New York Freedom of Information

In New York, the Freedom of Information Law (FOIL) under PUBLIC OFFICERS LAW, ARTICLE 6 SECTIONS 84-90 guarantees that the public has access to the public records of governmental bodies in New York.  New York’s first such law was passed in 1974.  It was repealed and replaced in 1977 with a significantly changed law.  Important amendments to the law were made in 1982, 2005 and 2008.  The preamble to the 1977 FOIL law says, “the legislature hereby finds that a free society is maintained when government is responsive and responsible to the public, and when the public is aware of governmental actions.  The more open a government is with its citizenry, the greater the understanding and participation of the public in government…The people’s right to know the process of governmental decision-making and to review the documents and statistics leading to determinations is basic to our society.  Access to such information should not be thwarted by shrouding it with the cloak of secrecy or confidentiality.”

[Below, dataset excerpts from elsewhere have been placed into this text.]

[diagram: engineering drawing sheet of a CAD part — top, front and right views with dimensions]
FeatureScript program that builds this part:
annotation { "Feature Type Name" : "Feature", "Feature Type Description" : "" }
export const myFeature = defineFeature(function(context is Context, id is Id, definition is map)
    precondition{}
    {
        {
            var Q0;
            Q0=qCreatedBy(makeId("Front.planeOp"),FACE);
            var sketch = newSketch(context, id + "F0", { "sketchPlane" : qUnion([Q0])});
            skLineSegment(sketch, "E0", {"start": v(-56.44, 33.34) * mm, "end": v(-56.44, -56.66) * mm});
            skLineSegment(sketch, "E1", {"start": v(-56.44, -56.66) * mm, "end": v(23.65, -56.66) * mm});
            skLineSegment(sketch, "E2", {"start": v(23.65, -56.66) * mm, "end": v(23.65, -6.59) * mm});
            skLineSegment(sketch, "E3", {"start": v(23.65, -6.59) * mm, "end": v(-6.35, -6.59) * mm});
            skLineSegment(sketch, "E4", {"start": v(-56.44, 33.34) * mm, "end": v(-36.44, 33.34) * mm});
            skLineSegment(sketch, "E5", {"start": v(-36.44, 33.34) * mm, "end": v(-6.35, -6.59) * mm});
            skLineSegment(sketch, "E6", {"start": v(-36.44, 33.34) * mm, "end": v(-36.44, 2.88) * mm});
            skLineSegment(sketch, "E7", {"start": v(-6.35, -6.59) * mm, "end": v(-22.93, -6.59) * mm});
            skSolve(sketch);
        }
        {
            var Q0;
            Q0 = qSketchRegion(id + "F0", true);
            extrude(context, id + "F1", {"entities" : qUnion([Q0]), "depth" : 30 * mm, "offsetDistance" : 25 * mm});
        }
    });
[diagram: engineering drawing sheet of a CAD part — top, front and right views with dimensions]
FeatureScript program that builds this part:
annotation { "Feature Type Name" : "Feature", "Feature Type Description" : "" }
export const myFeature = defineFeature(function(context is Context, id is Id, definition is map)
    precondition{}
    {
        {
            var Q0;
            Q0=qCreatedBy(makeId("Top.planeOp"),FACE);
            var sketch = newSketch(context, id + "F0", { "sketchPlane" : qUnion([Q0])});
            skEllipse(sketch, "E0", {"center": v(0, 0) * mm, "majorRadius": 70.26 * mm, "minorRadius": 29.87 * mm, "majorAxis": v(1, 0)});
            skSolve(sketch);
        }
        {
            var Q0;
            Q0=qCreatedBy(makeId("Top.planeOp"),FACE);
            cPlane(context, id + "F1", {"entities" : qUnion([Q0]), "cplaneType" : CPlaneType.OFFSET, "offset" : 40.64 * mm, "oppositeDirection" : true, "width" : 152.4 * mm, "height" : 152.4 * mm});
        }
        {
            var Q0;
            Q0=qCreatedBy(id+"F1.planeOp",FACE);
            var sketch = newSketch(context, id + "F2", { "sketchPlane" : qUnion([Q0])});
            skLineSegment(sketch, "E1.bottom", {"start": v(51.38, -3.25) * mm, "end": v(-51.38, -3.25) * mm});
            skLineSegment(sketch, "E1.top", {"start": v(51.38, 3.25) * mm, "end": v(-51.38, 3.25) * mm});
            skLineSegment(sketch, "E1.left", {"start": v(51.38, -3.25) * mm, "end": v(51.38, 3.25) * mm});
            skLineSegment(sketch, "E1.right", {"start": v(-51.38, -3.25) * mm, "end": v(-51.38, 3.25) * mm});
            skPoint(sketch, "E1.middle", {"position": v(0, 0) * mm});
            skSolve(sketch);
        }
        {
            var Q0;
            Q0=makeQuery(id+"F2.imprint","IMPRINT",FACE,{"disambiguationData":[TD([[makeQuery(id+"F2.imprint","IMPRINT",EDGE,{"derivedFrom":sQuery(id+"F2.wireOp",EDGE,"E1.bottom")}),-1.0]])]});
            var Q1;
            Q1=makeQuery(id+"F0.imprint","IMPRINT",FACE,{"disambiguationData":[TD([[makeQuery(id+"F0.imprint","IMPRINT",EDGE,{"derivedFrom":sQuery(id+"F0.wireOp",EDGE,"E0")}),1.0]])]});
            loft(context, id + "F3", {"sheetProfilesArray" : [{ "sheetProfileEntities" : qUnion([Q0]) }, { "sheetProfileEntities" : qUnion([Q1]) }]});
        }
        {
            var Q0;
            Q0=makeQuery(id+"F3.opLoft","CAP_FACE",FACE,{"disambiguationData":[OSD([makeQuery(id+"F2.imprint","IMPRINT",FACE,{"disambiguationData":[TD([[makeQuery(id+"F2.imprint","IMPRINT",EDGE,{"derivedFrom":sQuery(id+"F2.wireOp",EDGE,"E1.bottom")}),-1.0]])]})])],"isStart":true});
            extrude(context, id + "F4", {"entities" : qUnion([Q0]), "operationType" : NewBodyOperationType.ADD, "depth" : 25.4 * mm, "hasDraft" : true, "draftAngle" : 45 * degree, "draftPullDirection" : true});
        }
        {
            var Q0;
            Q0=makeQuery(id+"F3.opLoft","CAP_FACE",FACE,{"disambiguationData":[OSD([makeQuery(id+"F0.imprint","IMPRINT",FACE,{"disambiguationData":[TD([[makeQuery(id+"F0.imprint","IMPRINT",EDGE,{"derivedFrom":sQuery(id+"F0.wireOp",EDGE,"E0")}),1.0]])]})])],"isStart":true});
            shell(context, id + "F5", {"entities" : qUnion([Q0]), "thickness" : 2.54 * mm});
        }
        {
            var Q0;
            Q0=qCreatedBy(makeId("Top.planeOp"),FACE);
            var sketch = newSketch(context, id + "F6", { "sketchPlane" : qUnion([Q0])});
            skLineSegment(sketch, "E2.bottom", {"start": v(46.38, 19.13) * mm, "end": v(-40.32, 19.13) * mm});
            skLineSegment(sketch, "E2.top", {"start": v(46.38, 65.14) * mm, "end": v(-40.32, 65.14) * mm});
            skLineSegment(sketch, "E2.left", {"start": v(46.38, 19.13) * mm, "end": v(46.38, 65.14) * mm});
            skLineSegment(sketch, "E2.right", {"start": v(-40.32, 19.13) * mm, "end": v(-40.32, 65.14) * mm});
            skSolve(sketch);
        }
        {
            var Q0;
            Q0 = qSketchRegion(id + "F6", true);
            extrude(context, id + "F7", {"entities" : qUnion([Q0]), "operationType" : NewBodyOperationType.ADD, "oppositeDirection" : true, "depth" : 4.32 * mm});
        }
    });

A New York Open Meetings Law (OML) was enacted in 1976.  It broadly asserts the right of the public in New York to “be fully aware of and able to observe the performance of public officials and attend and listen to the deliberations and decisions that go into the making of public policy.”  Pursuant to the law, “it is essential to the maintenance of a democratic society that the public business be performed in an open and public manner and that the citizens of this state be fully aware of and able to observe the performance of public officials and attend and listen to the deliberations and decisions that go into the making of public policy.  The people must be able to remain informed if they are to retain control over those who are their public servants.  It is the only climate under which the commonweal will prosper and enable the governmental process to operate for the benefit of those who created it.”